Clusterra makes this boundary explicit by treating Slurm’s REST interface, slurmrestd, as the primary interaction surface. Job submission, inspection, and cancellation happen through the scheduler API. The operating system becomes an implementation detail rather than the gateway through which every action must pass.

Identity without static Linux users

Traditional Slurm setups encode identity as Linux users. Over time, this leads to manual account creation, UID drift, shared logins, and cleanup procedures that lag reality.

Clusterra externalizes identity. Users authenticate through customer-managed identity providers such as Okta or Entra ID.

When a user interacts with the cluster, Clusterra's Unified Token Provisioning system maps their identity to a short-lived Slurm token. Any necessary OS-level user mappings are provisioned just-in-time via automated systems (SSM), removing the need for administrators to manually manage /etc/passwd or sync LDAP directories. Offboarding is instant: revoke the SSO access, and the user can no longer request tokens.

What “no SSH” actually means

“No SSH” does not mean banning interactive access entirely. It means that SSH is no longer part of the normal user workflow.

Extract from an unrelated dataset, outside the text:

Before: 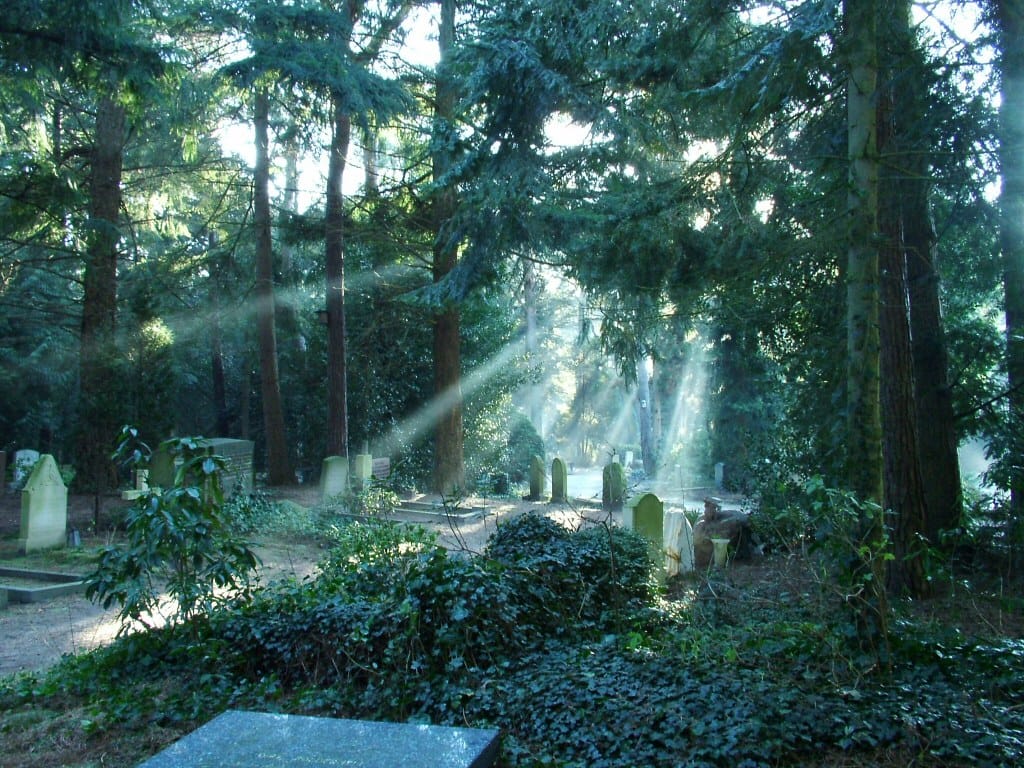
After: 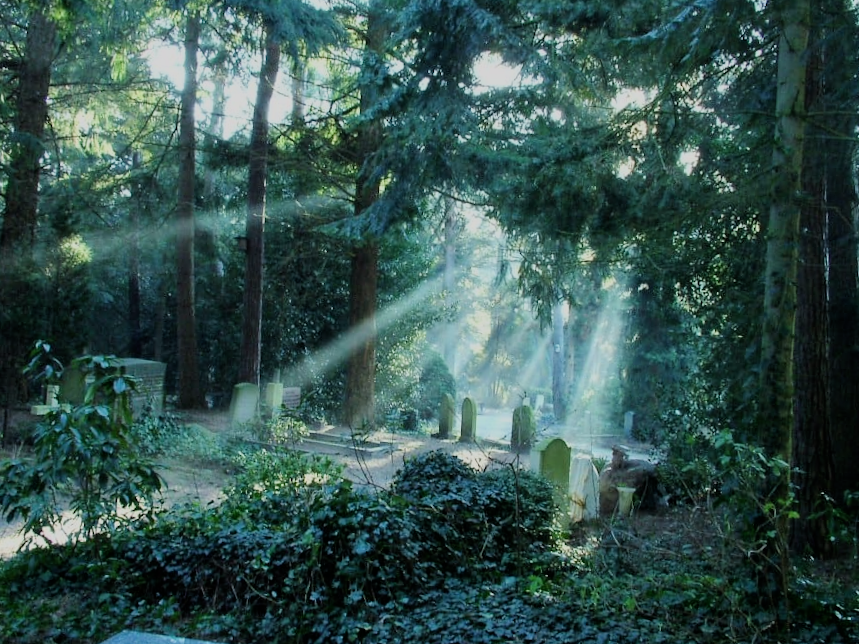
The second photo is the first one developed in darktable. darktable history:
crop and rotate: angle -3.27°, left 5.211%, top 5.211%, right 4.607%, bottom 4.607%
filmic rgb: black relative exposure -7.65 EV, white relative exposure 4.56 EV, hardness 3.61, color science v6 (2022)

Researchers and engineers do not need shell access to submit jobs, inspect queue state, or manage their work. Administrators may still retain SSH access for maintenance, upgrades, or break-glass debugging, but this access is no longer how day-to-day usage is mediated.

Removing SSH from the steady state sharply reduces credential sprawl and operational risk.

Authorization before jobs are queued

Once access is API-driven, authorization becomes explicit rather than implicit.

Clusterra evaluates whether an action is permitted before it reaches Slurm. If a user is not allowed to submit to a given partition or has exceeded their quota, the request fails immediately and the job is never queued. Permissions are enforced at the scheduler boundary, not inferred from shell access or shared accounts.

Execution remains local and unchanged

A core constraint in Clusterra’s design is that execution does not move.

Jobs still run inside the customer’s AWS account. Slurm still schedules and launches workloads. File systems and data never leave the cluster. Clusterra decides who may ask Slurm to perform an action, but it does not participate in how that action is executed.

If Clusterra is unavailable, running jobs continue unaffected and queued jobs remain queued.

Why this model scales

As teams grow, access models based on machine logins become increasingly fragile. Each new user increases operational overhead and risk.

By enforcing access at the scheduler boundary, Clusterra keeps identity centralized, authorization explicit, and trust narrowly scoped. “No SSH” and “no static users” are not constraints; they are what make shared Slurm clusters manageable at scale.

Summary

Clusterra secures Slurm by removing humans from machines and moving access control to the scheduler. By combining API-level interaction, externalized identity, and explicit authorization, it enables teams to share Slurm clusters without relying on SSH or static user management, while leaving execution semantics unchanged.